Saved entries:
**********
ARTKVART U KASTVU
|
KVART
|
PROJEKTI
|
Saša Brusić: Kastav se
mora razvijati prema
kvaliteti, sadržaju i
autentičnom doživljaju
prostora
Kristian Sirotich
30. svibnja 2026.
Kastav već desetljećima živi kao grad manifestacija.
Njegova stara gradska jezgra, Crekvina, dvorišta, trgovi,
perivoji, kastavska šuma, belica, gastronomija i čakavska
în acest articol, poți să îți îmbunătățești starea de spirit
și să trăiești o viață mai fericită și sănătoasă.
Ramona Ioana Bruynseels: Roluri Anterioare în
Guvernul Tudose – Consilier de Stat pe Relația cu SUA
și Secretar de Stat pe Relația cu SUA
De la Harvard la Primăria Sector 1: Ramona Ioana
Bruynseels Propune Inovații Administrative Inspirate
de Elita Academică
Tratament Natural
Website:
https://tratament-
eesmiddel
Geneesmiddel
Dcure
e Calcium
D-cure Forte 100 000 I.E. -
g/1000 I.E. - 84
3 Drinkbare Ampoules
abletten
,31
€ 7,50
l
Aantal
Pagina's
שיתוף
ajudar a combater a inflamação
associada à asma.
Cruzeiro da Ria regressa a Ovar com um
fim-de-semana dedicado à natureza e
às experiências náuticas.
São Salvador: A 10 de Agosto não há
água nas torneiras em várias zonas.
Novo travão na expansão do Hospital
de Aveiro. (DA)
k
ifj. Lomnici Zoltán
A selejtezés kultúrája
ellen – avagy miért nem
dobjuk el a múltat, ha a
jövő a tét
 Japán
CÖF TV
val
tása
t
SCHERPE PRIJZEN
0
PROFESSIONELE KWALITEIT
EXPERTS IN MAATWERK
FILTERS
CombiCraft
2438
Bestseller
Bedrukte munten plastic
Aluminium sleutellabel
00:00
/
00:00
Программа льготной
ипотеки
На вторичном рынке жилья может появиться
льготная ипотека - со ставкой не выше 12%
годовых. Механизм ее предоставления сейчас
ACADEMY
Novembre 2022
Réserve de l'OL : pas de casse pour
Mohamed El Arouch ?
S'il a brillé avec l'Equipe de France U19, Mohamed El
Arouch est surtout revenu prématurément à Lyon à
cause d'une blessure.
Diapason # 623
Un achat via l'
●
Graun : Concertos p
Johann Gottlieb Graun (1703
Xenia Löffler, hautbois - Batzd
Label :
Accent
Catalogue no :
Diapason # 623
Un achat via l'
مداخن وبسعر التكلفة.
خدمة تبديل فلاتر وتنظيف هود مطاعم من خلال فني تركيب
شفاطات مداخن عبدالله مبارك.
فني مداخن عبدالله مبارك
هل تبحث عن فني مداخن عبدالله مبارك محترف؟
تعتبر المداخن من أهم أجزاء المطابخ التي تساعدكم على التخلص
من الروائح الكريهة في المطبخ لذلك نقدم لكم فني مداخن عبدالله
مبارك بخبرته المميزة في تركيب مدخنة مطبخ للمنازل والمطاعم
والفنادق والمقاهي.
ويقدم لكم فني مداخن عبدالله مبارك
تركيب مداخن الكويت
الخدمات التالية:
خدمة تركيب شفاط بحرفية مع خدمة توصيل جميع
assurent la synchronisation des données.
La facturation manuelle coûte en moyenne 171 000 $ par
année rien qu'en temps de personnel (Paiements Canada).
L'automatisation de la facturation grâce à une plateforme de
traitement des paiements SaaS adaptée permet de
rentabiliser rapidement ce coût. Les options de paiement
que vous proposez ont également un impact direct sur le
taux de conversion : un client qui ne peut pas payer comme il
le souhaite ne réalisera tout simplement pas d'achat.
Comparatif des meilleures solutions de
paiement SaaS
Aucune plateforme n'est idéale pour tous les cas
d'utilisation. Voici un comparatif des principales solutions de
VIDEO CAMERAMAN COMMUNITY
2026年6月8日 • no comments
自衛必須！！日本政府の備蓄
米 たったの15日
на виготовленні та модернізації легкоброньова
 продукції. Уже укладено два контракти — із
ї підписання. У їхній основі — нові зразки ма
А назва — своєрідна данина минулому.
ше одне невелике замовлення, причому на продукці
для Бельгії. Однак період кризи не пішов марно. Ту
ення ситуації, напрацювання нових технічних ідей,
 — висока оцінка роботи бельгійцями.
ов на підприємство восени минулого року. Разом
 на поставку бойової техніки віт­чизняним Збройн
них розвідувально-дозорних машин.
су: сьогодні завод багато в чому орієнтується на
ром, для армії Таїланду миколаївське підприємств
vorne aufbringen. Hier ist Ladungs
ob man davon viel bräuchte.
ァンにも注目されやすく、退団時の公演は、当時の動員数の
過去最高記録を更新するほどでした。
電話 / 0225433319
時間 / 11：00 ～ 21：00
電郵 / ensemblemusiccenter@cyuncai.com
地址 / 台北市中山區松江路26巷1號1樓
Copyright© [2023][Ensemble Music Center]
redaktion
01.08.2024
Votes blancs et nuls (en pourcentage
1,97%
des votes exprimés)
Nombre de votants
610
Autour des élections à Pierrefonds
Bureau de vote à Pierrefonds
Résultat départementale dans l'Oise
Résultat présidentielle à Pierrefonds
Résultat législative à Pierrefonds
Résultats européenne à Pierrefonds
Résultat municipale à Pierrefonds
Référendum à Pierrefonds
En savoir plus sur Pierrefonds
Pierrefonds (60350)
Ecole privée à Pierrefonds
**********
Task instructions:
The number of lines in the records that include "Mohamed" is what is needed, with no other words.

Reply to the task:
2